Four of the five persons selected to sit on the Commissioner of Inquiry (COI)  into the July 18 protestor shootings at Linden will be sworn in today at the Office of the President (OP), where the details of their work will be announced, Attorney General Anil Nandlall said last evening.

Nandlall told Stabroek News that Justice Lensley Wolfe and Senior Counsel K.D. Knight of Jamaica, Senior Counsel Dana Seetahal of Trinidad and Tobago along with former Justice of Appeal Claudette Singh will be sworn in at 10 am today. The fifth commissioner, former Chancellor of the Judiciary Cecil Kennard, who is out of the country, will be sworn in at a later date, Nandlall said.

Asked how soon after the swearing in their work will begin, Nandlall said that question would be answered at the ceremony.

When contacted earlier yesterday, a senior Government official said it is “assumed they would start some work tomorrow [today].”

Region Ten Chairman Sharma Solomon, in a brief telephone interview with this newspaper, said that he does not know if the commissioners are expected in the country today since all arrangements for this are with OP and his office has not been informed. He said that the furthest they have gotten is the setting of the Terms of Reference of the inquiry.

Meanwhile, APNU’s Dr Rupert Roopnaraine said that even if the commissioners are sworn in today, he does not think they would commence work right away. Instead, he expected that there would be a “debriefing.” He said he would have expected that they would have had a preliminary meeting with all the major stakeholders but up to late yesterday afternoon he was not informed about their agenda.

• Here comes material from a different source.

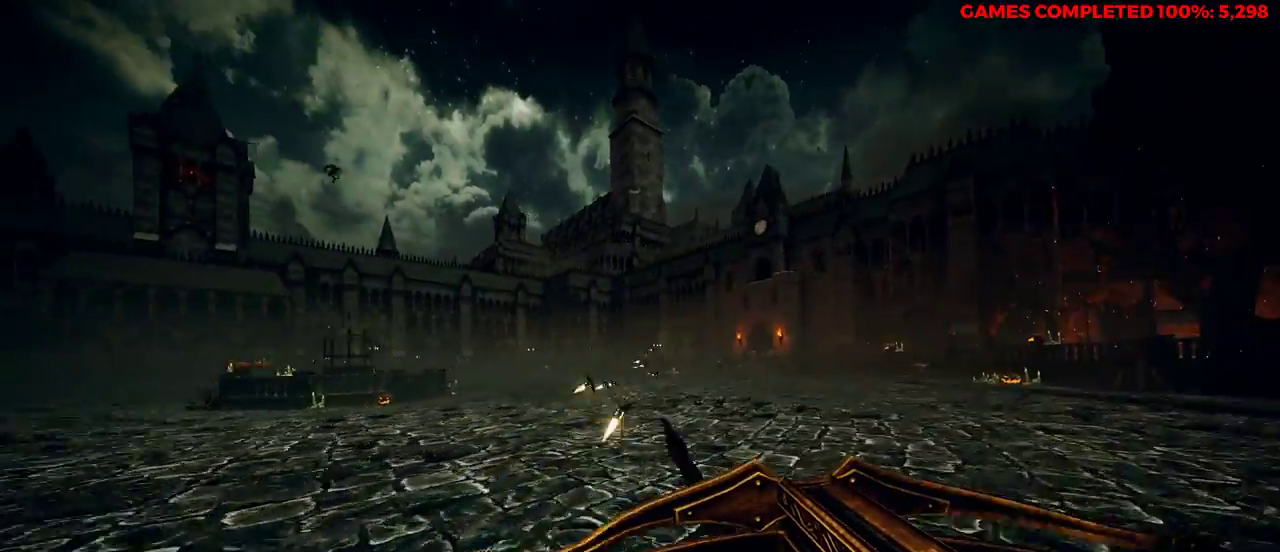
{"keys": ["d"], "mouse": ["left"], "events": [[183, "w", "up"]]}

“But this visit may be a familiarisation visit,” he said, suggesting that Head of the Presidential Secretariat Dr Roger Luncheon be contacted for details. However, calls to Dr Luncheon’s phone went unanswered.

On July 18, three men, Ron Sommerset, Allan Wilson and Shemroy Bouyea, were killed and at least 20 other persons were injured near the Wismar/Mackenzie Bridge after police opened fire on residents demonstrating against increased electricity tariffs, which took effect at the start of that month. The actions of the police, who said that ranks were provoked, have been condemned because of the failure to use non-lethal measures and there have been calls for murder charges to be laid against the officers who gave the orders to fire.

Post-mortem examinations on the trio had revealed that they were shot with live rounds as well as shotgun pellets.

The shooting resulted in the protest action intensifying. Following calls for the establishment of a COI with an international component, President Donald Ramotar had given August 2 as the deadline for the Terms of Reference to be completed.

On that day, there was a parliamentary sitting and the forum was used to announce the TOR, which was not well received by the AFC, which said that it was not a party to the agreement. Discussions on the TOR were later reopened so that the party could have an input.

The COI will be based in Georgetown; the location is yet to be released and the commissioners would be travelling to Linden as needs be. The Region had been insisting that the COI should be based in the mining town as the shootings occurred there.

The COI is expected to last between six to eight weeks and all of the commissioners are expected to remain in the jurisdiction until it is completed.